Seine Worte schienen einen allgemeinen Aufruhr hervorzurufen. Leute redeten mehr und lauter. Selbst mit dem Sonorus- Zauber wusste Harry, dass er aus vollem Halse brüllen müsste, um gehört zu werden. Doch das war kein Problem. Er konnte es schaffen. Seine Kehle fühlte sich nicht mehr so eng an.

„Dann ist es also wahr", sagte Slughorn und Harry konnte den Schock in seiner Stimme hören.

„Er war der Erbe von Slytherin", sagte Harry in einem nüchternen Tonfall. „Aber er war kein Reinblüter. Er war zur Hälfte Muggle. Und sein Name war Tom Riddle, wie sein Muggle- Vater."

Die Menge schien nach Luft zu schnappen und dann hoben sich die unzähligen Stimmen auf einmal. Es war, was er hatte erreichen wollen. Die Leute vor ihm realisierten, dass sie hinters Licht geführt worden waren. Der mächtigste Zauberer aller Zeiten war kein Reinblüter gewesen. Zum ersten Mal in fünfzig Jahren wurde Voldemorts Überlegenheit in Frage gestellt und das Ergebnis war ein Tumult, der mit jeder Sekunde stärker wurde.

„Ich erinnere mich an Riddle", sagte ein sehr alter Mann, der aussah, als wache er gerade auf. „Er hat eine Auszeichnung für Verdienste an der Schule gewonnen. Er war auch Vertrauensschüler. Willst du sagen…? Der Riddle?"

„Kein Reinblüter?", rief Cornelius Fudge. Er saß fern von den Hogwarts- Lehrern bei ein paar anderen Ministeriumsbeamten. Harry glaubte zu sehen, dass der Ex- Zaubereiminister etwas wie „absurd" vor sich hin murmelte.

„Aber warum?", kreischte eine Frau, den Tränen nahe. „Was wollte er damit beweisen?"

„Er wollte zeigen, wie außergewöhnlich er war", antwortete Harry. „Er wollte eine neue Ordnung erschaffen. Er wollte diese Ordnung sein. Er wollte Macht für sich selbst. Jeder andere Grund war nichtig für ihn. Seine eigene Großartigkeit war das einzige, das ihm jemals etwas bedeutet hat."

„Willst du uns damit sagen, dass dieser Krieg sinnlos war?", brüllte eine zornige Stimme. „Willst du sagen, dass unsere Kinder für irgendeinen machthungrigen Narren gestorben sind?"

„Natürlich will er das nicht sagen, Sie bescheuerter Depp!", rief Ron zurück. „Haben Sie ihm nicht zugehört?"

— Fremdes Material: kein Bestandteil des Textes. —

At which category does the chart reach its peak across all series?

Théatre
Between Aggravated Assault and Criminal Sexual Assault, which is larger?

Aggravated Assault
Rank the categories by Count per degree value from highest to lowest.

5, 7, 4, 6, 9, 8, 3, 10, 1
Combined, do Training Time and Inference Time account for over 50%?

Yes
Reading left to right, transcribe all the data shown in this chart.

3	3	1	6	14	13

„Ich schätze, was ich versuche zu sagen", fuhr Harry fort, „ist, dass Lord Voldemort ein ausgedachter Name ist, der Angst einflößen sollte, aber dahinter war er nur ein Mann. Sehen Sie, Tom Riddle hat als nichts anderes angefangen, als was jeder von uns heute ist. Er war ein Junge, der zur Schule gegangen ist, der eifrig gelernt hat und der für seine Bemühungen belohnt worden ist. Er hatte einen Plan, ein Ziel, das er sich gesetzt hat, und danach gestrebt. Aber obwohl er sehr gerissen war, hat er nicht gesehen, was das einzige war, das er wirklich gebraucht hätte. Und genau diese eine Sache macht uns hier mächtiger als er jemals gewesen ist."

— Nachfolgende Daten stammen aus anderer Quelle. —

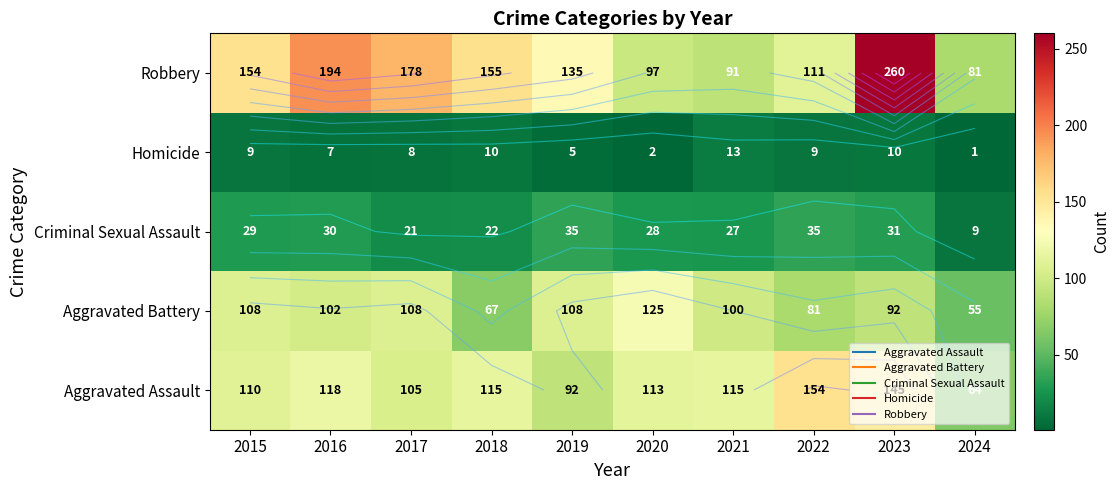

What is the sum of all Aggravated Assault values?

1131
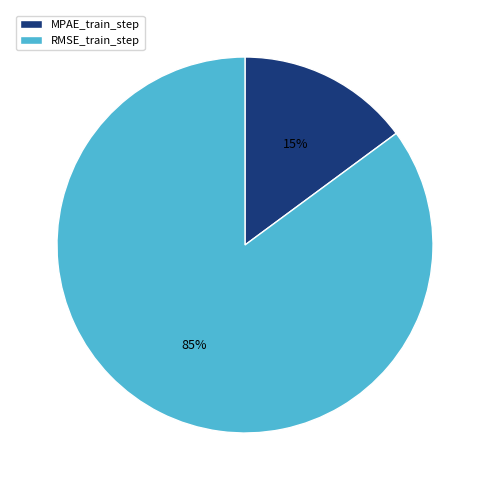

To the nearest percent, what portion does RMSE_train_step represent?

85%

Und als er das sagte, sah er Ginny an, dann Ron und Hermine, und sie strahlten ihn alle an.

„L'amour", sagte Fleur mit den Armen um Bills Hals.

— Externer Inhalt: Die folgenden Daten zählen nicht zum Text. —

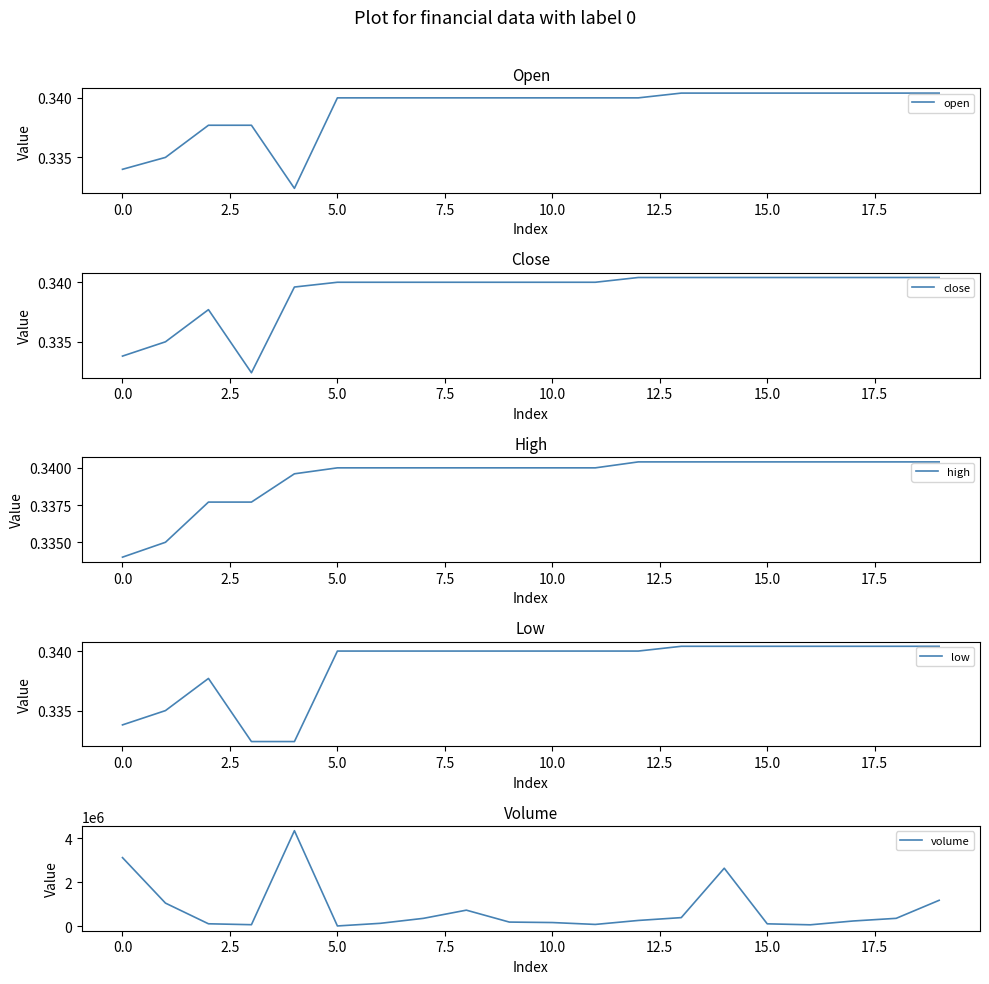

What is the value of the low point at the 9th from the left?

0.3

„Die größte Magie überhaupt", stimmte Mr. Weasley zu. Er küsste seine Frau auf die Stirn.

„Wir sind heute hier, weil jeder von uns die Macht hat, selbstlos zu lieben. Diejenigen, die fort sind, haben gekämpft, um die zu beschützen, die sie liebten. Woran wir uns erinnern müssen, ist nicht, wie sie gestorben sind, sondern wie sie sich zu leben entschlossen haben. Sie sind die wahren Helden. Und wenn Sie jetzt alle aufstehen könnten, würde es wahrhaftig zeigen, wie stolz wir sind, sie unsere Familie und Freunde nennen zu dürfen."

Er hatte seinen Satz noch nicht beendet, da ertönte ein Geräusch wie ein Donnergrollen, als die Menge vor Harry Potter gleichzeitig aufstand. Einige Menschen weinten; andere umarmten ihre Verwandten und Nachbarn. Alle sahen zueinander und teilten ihre Trauer und ihr Glück. Der Augenblick schien in der Zeit erstarrt, als wäre es ein Refrain, der niemals endete. Dann glaubte Harry eine leise Musik zu hören, wie der Gesang eines Phönix', doch als er zum Himmel aufschaute, sah er nur eine Herde von Thestralen durch einen Tränenschleier hindurch.